Prédire précocément une PR sévère
On s’aperçoit habituellement au bout de quelques mois ou quelques années seulement, qu’une
PR a une forme sévère. Il est devenu de plus en plus évident qu’il fallait essayer de déterminer
le plus précocément possible, les éléments permettant de prédire le risque de développer une
maladie sévère. Actuellement, on considère que les meilleurs éléments prédictifs de sévérité
chez un patient ayant une PR débutante, sont le nombre d’articulations douloureuses et
gonflées, les examens biologiques d’inflammation (vitesse de sédimentation, C-réactive
protéine), la positivité du facteur rhumatoïde et/ou des anticorps anti-CCP et la survenue
précoce d’érosions osseuses sur les radiographies. La présence de certains gènes HLADR
(DR4) est également associée à la sévérité mais moins utilisée en pratique courante. La
présence de l’un de ces facteurs pronostiques de sévérité n’est pas suffisant à l’échelon
individuel pour prédire efficacement la sévérité d’une PR. Ce n’est que l’association de
plusieurs facteurs qui permettent de prédire avec une meilleure probabilité, l’évolution
ultérieure d’une PR.
Par exemple, un patient ayant une vitesse de sédimentation élevée, un facteur rhumatoïde
positif, les anti-CCP positifs a plus de risque de développer une polyarthrite avec destruction
articulaire qu’un patient ayant une vitesse de sédimentation normale ou peu élevée et un
facteur rhumatoïde et des anti-CCP négatifs.

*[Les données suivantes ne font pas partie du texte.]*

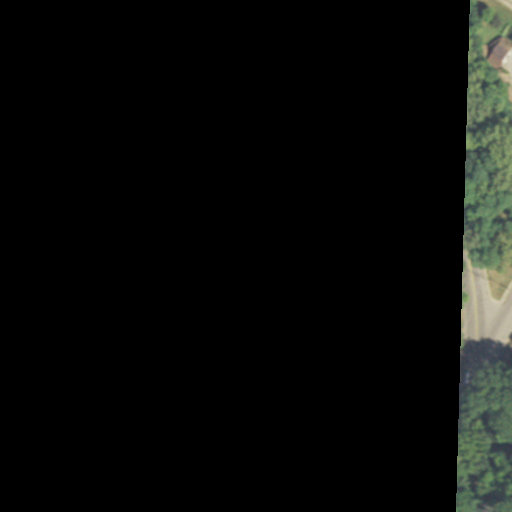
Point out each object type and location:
road: (73, 9)
road: (73, 86)
road: (374, 115)
park: (234, 323)
road: (499, 329)
road: (172, 348)
road: (457, 432)
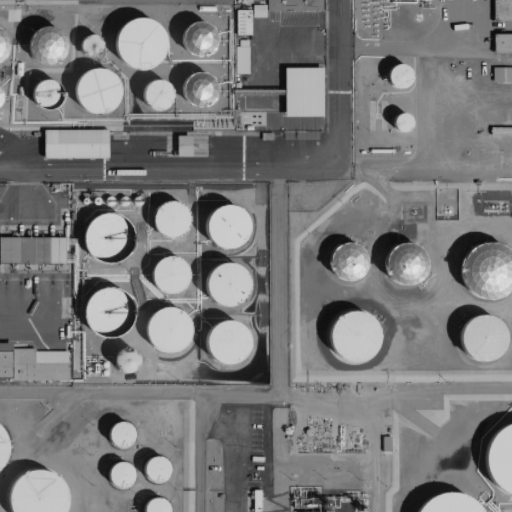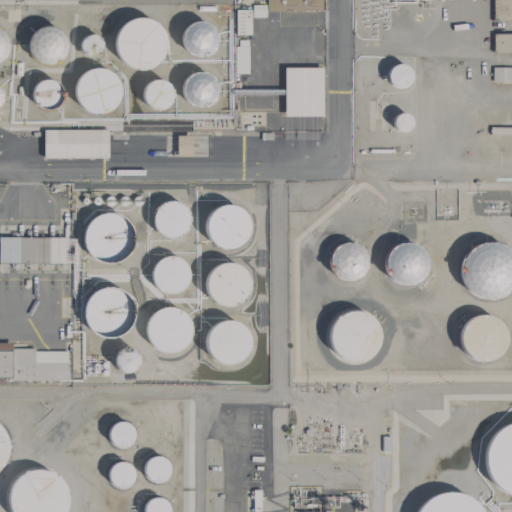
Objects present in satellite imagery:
building: (292, 5)
building: (502, 10)
building: (258, 11)
building: (242, 22)
building: (197, 39)
storage tank: (198, 40)
building: (198, 40)
building: (502, 43)
building: (139, 44)
building: (45, 45)
storage tank: (134, 45)
building: (134, 45)
building: (2, 46)
storage tank: (91, 46)
building: (91, 46)
storage tank: (49, 47)
building: (49, 47)
road: (419, 47)
storage tank: (3, 49)
building: (3, 49)
building: (501, 75)
storage tank: (396, 77)
building: (396, 77)
storage tank: (97, 89)
building: (97, 89)
building: (196, 89)
storage tank: (200, 89)
building: (200, 89)
building: (95, 92)
building: (302, 92)
storage tank: (46, 94)
building: (46, 94)
building: (44, 95)
building: (156, 95)
storage tank: (1, 96)
building: (1, 96)
storage tank: (157, 96)
building: (157, 96)
storage tank: (401, 124)
building: (401, 124)
building: (74, 144)
building: (182, 146)
road: (246, 170)
road: (14, 192)
building: (169, 220)
storage tank: (170, 221)
building: (170, 221)
building: (225, 227)
storage tank: (228, 228)
building: (228, 228)
building: (107, 237)
storage tank: (110, 240)
building: (110, 240)
building: (31, 250)
storage tank: (345, 260)
building: (345, 260)
building: (347, 261)
building: (403, 263)
storage tank: (405, 266)
building: (405, 266)
building: (486, 270)
storage tank: (488, 271)
building: (488, 271)
building: (168, 275)
storage tank: (169, 275)
building: (169, 275)
building: (224, 285)
storage tank: (230, 285)
building: (230, 285)
storage tank: (108, 313)
building: (108, 313)
building: (166, 330)
storage tank: (167, 332)
building: (167, 332)
building: (350, 335)
storage tank: (355, 337)
building: (355, 337)
building: (480, 337)
storage tank: (482, 339)
building: (482, 339)
storage tank: (225, 342)
building: (225, 342)
building: (225, 343)
storage tank: (123, 360)
building: (123, 360)
building: (32, 364)
road: (249, 394)
building: (119, 434)
road: (33, 437)
storage tank: (121, 437)
building: (121, 437)
building: (1, 446)
storage tank: (4, 450)
building: (4, 450)
road: (198, 453)
building: (499, 459)
storage tank: (500, 461)
building: (500, 461)
building: (154, 469)
storage tank: (155, 472)
building: (155, 472)
building: (119, 475)
storage tank: (120, 477)
building: (120, 477)
building: (34, 492)
storage tank: (41, 495)
building: (41, 495)
building: (447, 504)
building: (154, 505)
storage tank: (155, 506)
building: (155, 506)
storage tank: (449, 506)
building: (449, 506)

Conséquences sur la prise en charge de la maladie
On dispose actuellement de traitements de plus en plus efficaces, en particulier les
biothérapies, au premier rang desquels figurent actuellement les anti-TNF. Cependant, ces
2
médicaments ont une toxicité notamment infectieuse qui peut être grave et une toxicité à long
terme qui est encore mal connue. D’autre part, ces nouveaux médicaments ont un coût
extrêmement élevé. Il paraît donc difficile, voire impossible, en terme d’économie de santé,
de les proposer à tous les patients atteints de PR, d’autant plus que l’on a montré que ceci
n’était pas utile. Ainsi un nombre important de malades ont des résultats cliniques et sur
l’évolution radiographique équivalents s’ils reçoivent un traitement plus classique, tel que le
methotrexate. Il est donc important comme pour tout traitement, de définir le rapport
bénéfice/risque du médicament adapté à chaque patient. En d’autre terme, il faut déterminer
quels sont les patients qui en tireront un réel bénéfice par rapport à un traitement plus
classique. Différentes études ont montré que les patients ayant les PR les plus actives et les
plus sévères ou ceux à risque de développer une PR sévère avaient un résultat meilleur sous
anti-TNF, que sous traitement conventionnel, y compris le methotrexate. En revanche, pour
les autres groupes de patients, il n’y a pas semble t’il, de bénéfice supplémentaire. Des
recommandations internationales et plus récemment des recommandations nationales de la
Société Française de Rhumatologie ont précisé quel type de patients devaient recevoir ces
traitements biologiques particulièrement actifs. Il a été retenu qu’il s’agissait des PR
franchement actives sur des données cliniques et biologiques, potentiellement sévères et
réfractaires à au-moins un premier traitement conventionnel.
La notion de sévérité est donc un élément particulièrement important à prendre en compte
lorsqu’un médecin prend en charge un patient atteint de PR car c’est cette notion, associée à la
notion d’activité (inflammation), qui va guider les stratégies thérapeutiques.